■ **TASK PROMPT**
Please filter the data down to the lines that include the word "controller" and copy them.

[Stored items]
<<<<
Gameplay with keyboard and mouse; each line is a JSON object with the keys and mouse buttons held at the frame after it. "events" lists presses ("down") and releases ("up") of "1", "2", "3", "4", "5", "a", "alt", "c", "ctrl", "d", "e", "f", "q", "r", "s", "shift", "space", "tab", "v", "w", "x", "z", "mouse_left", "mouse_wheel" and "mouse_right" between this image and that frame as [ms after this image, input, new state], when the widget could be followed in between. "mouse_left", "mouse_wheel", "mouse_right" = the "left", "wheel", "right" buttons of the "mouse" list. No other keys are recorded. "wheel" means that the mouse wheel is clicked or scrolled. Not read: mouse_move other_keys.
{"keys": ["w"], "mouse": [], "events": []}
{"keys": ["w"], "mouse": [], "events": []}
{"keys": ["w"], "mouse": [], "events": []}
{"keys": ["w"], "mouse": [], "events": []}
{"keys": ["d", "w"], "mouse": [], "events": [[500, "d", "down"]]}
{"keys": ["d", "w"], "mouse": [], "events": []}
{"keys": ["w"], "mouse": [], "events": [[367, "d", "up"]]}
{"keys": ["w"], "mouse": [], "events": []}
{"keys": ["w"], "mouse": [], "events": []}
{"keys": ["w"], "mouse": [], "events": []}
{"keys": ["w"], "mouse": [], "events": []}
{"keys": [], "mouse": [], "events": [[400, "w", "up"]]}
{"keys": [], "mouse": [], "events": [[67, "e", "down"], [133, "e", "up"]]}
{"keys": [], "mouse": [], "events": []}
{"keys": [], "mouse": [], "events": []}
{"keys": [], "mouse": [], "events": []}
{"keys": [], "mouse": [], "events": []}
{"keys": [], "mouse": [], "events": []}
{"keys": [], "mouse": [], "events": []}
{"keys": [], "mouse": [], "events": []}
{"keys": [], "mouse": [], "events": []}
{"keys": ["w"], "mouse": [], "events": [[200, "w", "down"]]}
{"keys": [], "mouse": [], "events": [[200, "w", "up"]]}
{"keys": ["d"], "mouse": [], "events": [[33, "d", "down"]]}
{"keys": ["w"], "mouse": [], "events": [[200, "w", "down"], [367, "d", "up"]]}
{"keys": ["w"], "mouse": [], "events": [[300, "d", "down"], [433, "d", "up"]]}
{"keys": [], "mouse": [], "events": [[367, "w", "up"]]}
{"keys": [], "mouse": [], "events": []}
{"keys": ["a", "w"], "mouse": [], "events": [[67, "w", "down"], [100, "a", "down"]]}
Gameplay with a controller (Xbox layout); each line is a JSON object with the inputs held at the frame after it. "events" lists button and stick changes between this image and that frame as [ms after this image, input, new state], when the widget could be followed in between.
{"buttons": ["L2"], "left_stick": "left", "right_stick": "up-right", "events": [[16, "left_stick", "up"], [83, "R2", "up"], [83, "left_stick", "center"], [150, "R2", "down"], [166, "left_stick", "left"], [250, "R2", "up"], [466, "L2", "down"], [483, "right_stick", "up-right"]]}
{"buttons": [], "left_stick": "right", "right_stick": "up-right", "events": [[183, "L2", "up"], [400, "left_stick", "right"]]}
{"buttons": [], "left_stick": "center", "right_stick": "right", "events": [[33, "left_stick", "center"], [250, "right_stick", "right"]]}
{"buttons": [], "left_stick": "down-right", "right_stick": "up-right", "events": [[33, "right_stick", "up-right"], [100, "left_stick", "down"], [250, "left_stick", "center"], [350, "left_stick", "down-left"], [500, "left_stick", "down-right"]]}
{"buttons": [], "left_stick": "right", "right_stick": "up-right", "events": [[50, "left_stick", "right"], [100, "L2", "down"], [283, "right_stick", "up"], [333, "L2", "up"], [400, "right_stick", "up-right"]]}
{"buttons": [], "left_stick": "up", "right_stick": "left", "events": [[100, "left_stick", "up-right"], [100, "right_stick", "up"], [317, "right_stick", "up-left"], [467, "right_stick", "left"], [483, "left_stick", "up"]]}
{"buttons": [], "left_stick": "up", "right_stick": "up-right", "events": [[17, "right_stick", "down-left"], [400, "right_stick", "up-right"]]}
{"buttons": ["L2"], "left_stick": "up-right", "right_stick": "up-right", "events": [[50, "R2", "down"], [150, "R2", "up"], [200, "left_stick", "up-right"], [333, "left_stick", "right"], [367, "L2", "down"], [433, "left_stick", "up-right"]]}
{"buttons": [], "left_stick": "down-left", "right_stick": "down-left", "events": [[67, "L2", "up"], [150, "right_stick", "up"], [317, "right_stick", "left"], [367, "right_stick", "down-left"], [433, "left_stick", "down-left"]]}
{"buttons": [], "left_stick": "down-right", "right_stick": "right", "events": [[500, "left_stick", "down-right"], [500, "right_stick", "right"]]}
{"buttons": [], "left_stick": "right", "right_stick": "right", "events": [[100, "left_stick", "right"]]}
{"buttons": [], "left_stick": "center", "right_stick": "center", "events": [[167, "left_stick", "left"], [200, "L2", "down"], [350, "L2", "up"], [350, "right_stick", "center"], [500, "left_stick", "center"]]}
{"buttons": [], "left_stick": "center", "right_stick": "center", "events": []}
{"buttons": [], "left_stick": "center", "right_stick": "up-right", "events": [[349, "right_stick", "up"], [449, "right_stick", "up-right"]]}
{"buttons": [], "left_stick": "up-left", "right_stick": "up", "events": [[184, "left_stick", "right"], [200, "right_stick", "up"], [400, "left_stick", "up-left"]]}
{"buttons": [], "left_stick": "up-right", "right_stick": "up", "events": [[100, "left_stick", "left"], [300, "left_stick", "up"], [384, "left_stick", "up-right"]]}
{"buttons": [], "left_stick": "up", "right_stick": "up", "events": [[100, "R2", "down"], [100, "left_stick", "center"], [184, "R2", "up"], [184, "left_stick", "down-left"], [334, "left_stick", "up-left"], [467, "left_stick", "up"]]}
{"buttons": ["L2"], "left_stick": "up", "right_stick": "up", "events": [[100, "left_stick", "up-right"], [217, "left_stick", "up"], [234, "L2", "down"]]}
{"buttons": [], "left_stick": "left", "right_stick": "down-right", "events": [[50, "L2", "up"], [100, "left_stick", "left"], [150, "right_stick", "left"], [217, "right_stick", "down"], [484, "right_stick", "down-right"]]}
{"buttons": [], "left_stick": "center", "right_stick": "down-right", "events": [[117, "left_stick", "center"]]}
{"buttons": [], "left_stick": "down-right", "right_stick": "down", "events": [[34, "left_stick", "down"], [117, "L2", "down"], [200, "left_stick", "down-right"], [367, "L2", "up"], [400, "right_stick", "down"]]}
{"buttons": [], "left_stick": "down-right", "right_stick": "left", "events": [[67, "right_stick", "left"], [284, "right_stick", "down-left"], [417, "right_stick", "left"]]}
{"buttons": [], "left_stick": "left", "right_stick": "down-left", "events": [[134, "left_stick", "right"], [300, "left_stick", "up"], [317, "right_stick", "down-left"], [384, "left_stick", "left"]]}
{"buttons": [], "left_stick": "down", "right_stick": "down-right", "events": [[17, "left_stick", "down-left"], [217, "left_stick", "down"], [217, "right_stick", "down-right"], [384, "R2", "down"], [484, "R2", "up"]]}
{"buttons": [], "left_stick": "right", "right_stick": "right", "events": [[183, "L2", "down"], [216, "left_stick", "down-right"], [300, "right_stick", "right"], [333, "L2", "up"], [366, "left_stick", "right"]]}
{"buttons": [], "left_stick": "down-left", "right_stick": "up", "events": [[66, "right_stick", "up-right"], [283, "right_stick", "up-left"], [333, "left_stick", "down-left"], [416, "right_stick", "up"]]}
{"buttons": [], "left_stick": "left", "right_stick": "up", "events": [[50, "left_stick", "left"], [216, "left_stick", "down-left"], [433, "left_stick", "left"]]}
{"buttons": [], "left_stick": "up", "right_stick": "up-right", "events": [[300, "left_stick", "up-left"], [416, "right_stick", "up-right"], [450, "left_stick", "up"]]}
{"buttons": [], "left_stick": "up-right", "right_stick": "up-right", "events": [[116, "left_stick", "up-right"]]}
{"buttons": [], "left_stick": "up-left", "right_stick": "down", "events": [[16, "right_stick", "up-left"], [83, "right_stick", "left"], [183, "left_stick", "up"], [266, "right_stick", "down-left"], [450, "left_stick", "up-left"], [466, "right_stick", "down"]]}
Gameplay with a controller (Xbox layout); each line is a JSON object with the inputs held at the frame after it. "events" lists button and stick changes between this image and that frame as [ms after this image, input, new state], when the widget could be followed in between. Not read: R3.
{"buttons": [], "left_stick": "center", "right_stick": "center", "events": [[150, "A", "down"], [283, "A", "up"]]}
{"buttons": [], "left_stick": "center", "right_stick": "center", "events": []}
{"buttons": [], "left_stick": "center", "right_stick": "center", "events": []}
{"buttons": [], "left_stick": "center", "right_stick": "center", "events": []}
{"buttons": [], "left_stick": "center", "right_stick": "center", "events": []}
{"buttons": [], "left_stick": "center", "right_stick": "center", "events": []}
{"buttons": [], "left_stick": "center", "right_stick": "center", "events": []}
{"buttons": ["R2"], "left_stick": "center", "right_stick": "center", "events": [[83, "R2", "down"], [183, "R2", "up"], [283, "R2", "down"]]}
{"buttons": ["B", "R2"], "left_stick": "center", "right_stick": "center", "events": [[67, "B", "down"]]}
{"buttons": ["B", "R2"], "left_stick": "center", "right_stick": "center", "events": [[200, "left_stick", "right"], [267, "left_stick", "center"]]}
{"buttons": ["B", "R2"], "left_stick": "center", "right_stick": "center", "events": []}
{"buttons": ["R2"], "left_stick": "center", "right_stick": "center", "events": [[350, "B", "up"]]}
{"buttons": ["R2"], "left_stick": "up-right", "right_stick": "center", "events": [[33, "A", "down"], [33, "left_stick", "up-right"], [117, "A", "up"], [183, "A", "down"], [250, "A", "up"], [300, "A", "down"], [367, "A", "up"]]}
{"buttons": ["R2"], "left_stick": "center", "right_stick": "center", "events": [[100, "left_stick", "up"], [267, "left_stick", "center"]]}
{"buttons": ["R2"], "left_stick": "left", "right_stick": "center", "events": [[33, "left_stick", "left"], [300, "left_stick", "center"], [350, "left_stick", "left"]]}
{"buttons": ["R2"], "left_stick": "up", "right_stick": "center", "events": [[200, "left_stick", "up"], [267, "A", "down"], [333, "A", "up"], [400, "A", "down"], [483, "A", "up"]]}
>>>>
■ **RESULT OF THE TASK**
Gameplay with a controller (Xbox layout); each line is a JSON object with the inputs held at the frame after it. "events" lists button and stick changes between this image and that frame as [ms after this image, input, new state], when the widget could be followed in between.
Gameplay with a controller (Xbox layout); each line is a JSON object with the inputs held at the frame after it. "events" lists button and stick changes between this image and that frame as [ms after this image, input, new state], when the widget could be followed in between. Not read: R3.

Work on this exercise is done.